Jika hilirisasi terus dilakukan hingga 2023-2024, produk domestik bruto Indonesia pada tahun 2030 diperkirakan naik tiga kali lipat. Dengan demikian, income per kapita Indonesia bisa antara 11.000 dollar AS dan 15.000 dollar AS.
”Ada yang menghitung 20.000-21.000 dollar AS, ndak, ndak, ndak, ndak. Kita menghitungnya, kalau hitung-hitungan seperti (antara 11.000 dollar AS dan 15.000 dollar AS) itu pesimistis saja. Kalau nanti bisa melompat ke 20.000 (dollar AS), ya alhamdulillah. Tapi ini memang butuh keberanian,” kata Presiden.
Kebutuhan domestik
Persoalan terkait ekspor yang disandingkan dengan pemenuhan kebutuhan dalam negeri pun belakangan mengemuka, antara lain di komoditas batubara. Pada awal tahun 2022, pemerintah—melalui Direktorat Jenderal Mineral dan Batubara Kementerian Energi dan Sumber Daya Mineral (ESDM)—menerbitkan larangan ekspor batubara untuk periode 1-31 Januari 2022.

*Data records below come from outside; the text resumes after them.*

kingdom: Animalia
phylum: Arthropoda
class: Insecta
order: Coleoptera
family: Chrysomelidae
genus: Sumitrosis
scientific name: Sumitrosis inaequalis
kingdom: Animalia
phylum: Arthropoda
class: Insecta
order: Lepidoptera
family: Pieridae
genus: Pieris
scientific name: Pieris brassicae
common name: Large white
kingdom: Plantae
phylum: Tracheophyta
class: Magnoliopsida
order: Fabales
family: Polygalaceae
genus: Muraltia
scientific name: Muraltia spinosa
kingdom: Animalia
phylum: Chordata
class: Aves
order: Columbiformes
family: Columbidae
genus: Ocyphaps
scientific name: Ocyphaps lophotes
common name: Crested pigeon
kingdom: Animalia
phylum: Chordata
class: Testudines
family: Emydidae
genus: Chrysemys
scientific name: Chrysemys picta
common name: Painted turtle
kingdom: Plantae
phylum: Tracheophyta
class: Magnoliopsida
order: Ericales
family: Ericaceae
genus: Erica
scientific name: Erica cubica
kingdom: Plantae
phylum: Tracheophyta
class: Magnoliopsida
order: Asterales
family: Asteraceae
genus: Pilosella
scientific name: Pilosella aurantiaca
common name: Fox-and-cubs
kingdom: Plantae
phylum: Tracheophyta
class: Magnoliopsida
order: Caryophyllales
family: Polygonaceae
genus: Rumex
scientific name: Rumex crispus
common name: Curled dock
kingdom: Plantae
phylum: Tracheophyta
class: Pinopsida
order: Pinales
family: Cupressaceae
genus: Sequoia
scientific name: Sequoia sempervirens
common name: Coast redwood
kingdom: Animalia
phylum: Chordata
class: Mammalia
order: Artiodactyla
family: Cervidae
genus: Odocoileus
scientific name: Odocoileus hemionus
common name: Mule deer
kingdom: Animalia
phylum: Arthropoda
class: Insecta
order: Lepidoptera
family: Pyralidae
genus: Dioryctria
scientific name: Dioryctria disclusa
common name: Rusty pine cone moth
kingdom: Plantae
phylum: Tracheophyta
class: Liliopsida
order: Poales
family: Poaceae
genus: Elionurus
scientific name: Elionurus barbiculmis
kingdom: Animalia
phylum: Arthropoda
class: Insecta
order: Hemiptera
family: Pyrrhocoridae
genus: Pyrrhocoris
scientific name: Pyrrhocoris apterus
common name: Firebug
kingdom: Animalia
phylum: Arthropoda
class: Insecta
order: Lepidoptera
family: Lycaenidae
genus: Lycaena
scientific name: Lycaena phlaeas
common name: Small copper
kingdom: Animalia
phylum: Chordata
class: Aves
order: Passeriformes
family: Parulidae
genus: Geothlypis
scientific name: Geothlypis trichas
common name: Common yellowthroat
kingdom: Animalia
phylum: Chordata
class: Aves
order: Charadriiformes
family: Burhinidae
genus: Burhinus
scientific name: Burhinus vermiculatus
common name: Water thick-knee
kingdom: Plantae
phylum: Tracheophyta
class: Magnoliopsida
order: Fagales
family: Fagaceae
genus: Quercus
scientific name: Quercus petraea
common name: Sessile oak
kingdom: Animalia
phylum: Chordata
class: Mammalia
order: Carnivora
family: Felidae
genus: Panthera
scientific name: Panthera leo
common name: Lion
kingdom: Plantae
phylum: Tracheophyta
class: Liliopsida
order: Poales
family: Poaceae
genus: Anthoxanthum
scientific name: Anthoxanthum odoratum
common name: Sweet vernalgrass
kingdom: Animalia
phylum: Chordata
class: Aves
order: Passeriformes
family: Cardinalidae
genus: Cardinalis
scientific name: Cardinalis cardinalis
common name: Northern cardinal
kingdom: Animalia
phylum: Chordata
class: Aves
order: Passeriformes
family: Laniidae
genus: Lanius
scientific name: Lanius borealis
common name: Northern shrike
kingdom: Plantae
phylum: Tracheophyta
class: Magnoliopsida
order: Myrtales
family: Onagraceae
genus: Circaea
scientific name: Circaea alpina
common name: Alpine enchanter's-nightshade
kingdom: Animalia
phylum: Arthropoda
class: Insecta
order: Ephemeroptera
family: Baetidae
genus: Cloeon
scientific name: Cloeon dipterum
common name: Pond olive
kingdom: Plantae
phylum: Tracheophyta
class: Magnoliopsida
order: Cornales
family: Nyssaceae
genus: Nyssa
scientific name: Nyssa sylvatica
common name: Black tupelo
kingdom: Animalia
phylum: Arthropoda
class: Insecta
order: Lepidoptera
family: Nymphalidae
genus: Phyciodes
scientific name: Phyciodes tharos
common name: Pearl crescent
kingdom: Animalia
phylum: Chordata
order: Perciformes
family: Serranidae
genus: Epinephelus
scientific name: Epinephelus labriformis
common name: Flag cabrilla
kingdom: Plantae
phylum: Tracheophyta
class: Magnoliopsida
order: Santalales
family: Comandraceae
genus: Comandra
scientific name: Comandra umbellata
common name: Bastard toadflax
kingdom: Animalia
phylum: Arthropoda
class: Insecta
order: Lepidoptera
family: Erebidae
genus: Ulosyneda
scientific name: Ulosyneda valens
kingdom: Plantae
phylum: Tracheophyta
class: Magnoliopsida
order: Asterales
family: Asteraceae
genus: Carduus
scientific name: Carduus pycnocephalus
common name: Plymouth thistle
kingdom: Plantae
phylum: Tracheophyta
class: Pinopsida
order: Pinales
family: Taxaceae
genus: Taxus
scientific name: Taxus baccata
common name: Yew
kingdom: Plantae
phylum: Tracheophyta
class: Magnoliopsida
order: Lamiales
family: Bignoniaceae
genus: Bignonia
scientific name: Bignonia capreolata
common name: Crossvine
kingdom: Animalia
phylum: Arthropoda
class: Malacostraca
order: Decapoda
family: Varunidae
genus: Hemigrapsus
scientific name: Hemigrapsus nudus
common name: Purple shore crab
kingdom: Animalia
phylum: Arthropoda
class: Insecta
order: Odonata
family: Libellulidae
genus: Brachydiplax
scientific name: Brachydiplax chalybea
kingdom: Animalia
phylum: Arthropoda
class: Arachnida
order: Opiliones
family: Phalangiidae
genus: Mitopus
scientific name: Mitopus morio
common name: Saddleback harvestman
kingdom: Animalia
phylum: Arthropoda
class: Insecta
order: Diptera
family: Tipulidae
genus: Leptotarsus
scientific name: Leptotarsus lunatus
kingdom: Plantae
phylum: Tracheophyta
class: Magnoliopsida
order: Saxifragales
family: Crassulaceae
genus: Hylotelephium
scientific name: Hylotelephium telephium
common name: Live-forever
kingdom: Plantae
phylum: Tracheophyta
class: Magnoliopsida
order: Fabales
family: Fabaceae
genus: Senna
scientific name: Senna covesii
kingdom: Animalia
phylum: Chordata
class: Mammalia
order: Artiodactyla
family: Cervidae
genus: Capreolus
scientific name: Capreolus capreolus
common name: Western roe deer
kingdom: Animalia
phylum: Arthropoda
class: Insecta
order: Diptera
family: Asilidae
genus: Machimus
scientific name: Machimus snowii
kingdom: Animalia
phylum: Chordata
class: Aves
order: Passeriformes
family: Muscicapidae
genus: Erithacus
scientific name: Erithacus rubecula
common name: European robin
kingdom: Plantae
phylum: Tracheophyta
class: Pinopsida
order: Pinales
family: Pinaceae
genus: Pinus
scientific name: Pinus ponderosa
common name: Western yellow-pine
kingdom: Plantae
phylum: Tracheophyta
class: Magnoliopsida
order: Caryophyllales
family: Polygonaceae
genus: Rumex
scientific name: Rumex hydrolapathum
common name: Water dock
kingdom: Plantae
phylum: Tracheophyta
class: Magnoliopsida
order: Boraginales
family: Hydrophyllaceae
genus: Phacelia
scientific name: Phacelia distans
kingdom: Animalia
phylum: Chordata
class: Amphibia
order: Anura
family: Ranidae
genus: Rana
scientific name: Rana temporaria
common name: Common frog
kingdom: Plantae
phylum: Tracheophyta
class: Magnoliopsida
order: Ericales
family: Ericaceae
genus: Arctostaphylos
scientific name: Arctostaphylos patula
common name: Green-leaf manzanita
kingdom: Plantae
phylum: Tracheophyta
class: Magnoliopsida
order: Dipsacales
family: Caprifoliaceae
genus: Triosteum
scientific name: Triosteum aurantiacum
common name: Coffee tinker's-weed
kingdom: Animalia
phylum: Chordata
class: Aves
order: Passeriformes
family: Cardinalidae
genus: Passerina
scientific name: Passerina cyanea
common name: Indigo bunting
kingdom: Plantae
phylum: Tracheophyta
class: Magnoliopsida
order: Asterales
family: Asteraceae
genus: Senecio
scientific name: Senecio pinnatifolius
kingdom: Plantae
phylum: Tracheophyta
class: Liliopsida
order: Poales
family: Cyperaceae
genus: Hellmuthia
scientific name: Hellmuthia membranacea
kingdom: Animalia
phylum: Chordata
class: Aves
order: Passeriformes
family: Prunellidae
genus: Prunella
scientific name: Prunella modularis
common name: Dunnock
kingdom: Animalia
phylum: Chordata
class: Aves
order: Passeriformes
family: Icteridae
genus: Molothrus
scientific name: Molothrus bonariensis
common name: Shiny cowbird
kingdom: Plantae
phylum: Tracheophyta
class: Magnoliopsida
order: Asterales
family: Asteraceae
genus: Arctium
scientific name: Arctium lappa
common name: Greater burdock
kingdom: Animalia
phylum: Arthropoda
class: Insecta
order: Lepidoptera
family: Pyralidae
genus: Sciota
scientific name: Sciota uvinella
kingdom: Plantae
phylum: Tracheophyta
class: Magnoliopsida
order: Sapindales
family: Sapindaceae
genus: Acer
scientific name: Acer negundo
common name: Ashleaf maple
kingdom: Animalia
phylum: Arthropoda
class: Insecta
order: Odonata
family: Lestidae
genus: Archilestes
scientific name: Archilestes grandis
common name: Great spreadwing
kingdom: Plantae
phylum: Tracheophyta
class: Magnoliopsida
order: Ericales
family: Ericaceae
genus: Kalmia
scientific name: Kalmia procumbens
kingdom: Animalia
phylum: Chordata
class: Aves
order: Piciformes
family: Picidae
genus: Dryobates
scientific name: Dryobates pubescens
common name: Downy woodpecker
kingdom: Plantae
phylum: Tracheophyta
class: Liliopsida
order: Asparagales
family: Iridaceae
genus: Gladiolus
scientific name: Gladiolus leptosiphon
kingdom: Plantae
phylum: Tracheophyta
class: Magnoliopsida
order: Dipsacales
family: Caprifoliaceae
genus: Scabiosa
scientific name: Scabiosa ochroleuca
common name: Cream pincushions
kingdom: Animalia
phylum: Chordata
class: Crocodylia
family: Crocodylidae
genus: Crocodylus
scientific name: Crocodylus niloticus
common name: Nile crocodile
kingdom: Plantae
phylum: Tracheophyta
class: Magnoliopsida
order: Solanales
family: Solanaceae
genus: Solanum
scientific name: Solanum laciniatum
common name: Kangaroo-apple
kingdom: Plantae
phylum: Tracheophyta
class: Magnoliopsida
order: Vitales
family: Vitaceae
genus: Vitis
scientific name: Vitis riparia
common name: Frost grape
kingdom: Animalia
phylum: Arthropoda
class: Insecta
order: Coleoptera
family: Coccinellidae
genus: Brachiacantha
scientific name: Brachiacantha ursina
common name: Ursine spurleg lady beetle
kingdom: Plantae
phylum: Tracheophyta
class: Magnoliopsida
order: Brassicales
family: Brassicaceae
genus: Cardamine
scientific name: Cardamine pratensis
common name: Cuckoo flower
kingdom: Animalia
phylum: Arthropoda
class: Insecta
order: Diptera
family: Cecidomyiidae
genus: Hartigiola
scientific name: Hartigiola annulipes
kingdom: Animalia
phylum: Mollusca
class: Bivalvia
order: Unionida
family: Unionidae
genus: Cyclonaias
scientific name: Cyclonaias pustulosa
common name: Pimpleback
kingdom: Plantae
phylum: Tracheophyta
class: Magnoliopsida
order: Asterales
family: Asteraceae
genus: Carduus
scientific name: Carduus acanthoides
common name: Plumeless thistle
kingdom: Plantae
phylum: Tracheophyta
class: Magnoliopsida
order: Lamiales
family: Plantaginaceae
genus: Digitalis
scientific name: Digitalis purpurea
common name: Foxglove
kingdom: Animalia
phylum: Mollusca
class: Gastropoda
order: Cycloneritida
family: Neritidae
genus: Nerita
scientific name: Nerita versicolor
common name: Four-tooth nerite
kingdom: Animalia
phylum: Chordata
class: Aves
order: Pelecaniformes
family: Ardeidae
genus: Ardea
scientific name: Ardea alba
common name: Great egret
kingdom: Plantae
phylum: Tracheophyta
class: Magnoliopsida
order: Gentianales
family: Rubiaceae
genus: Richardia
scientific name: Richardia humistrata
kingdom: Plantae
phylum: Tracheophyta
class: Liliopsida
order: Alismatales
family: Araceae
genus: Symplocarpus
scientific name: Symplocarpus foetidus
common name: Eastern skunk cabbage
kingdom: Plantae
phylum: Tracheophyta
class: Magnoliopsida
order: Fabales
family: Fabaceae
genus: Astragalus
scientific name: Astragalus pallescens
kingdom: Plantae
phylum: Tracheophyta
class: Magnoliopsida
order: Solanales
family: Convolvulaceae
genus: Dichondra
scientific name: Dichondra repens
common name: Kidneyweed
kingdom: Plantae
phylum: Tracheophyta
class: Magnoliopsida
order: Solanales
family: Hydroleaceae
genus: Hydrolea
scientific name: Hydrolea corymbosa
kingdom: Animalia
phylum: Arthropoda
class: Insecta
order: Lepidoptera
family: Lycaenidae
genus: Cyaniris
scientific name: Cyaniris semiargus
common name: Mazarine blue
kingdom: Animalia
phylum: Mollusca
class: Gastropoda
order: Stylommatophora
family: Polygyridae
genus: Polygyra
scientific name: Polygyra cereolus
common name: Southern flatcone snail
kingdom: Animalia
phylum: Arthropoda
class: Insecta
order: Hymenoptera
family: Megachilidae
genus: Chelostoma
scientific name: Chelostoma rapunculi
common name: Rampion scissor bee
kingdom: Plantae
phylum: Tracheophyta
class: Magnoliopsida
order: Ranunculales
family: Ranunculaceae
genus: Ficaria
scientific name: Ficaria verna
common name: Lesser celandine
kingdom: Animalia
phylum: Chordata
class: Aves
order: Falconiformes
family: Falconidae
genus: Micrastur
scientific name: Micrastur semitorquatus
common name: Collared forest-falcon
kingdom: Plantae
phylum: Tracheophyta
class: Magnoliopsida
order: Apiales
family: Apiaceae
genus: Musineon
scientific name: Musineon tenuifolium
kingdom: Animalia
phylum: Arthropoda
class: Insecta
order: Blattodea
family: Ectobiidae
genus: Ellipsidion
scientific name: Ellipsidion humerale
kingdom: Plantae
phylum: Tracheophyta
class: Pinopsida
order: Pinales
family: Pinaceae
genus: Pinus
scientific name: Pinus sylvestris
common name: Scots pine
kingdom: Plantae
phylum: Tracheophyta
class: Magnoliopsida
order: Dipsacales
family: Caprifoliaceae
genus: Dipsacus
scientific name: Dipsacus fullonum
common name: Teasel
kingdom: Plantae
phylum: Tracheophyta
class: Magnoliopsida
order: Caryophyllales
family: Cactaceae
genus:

Kebijakan pelarangan ekspor batubara tersebut untuk menjamin kebutuhan pembangkit listrik tenaga uap di dalam negeri. Sebab, apabila ekspor tidak dilarang, dampak kekurangan suplai batubara akan ditanggung 10 juta lebih pelanggan PLN, baik masyarakat maupun pelaku industri di Jawa, Madura, dan Bali.
Berselang dua hari dari awal pelarangan ekspor batubara tersebut, Presiden Jokowi melalui pernyataannya di Istana Merdeka, Jakarta, pada 3 Januari 2022 memerintahkan Kementerian Energi dan Sumber Daya Mineral (ESDM), Kementerian BUMN, dan PT Perusahaan Listrik Negara (PLN) Persero segera mencari solusi terbaik demi kepentingan nasional. Prioritas pasokan batubara adalah untuk memenuhi kebutuhan dalam negeri, baik untuk PLN maupun industri dalam negeri.
Baca juga: Kutip Amanat Konstitusi, Presiden Prioritaskan Kebutuhan Dalam Negeri Sebelum Ekspor
Kepala Negara mengatakan bahwa sudah ada mekanisme domestic market obligation yang mewajibkan perusahaan tambang memenuhi kebutuhan pembangkit PLN. ”(Hal) ini mutlak. Jangan sampai dilanggar dengan alasan apa pun. Perusahaan yang tidak dapat melaksanakan kewajibannya untuk memenuhi kebutuhan dalam negeri bisa diberikan sanksi. Apabila perlu, bukan cuma tidak mendapatkan izin ekspor, tetapi juga pencabutan izin usaha,” kata Presiden Jokowi.
Perusahaan yang tidak dapat melaksanakan kewajibannya untuk memenuhi kebutuhan dalam negeri bisa diberikan sanksi apabila perlu, bukan cuma tidak mendapatkan izin ekspor, tapi juga pencabutan izin usaha.
Seminggu kemudian, Senin (10/1/2022), digelar rapat koordinasi di Kantor Kementerian Koordinator Bidang Kemaritiman dan Investasi. ”Per hari ini (Senin, 10/1/2022), melihat kondisi suplai (batubara) PLN yang sudah jauh lebih baik, untuk 14 kapal yang sudah memiliki muatan penuh batubara dan sudah dibayar oleh pihak pembeli agar segera di-release (diizinkan) untuk bisa ekspor,” kata Menteri Koordinator Bidang Kemaritiman dan Investasi Luhut Binsar Pandjaitan melalui siaran pers (Kompas.id, Selasa (11/1/2022).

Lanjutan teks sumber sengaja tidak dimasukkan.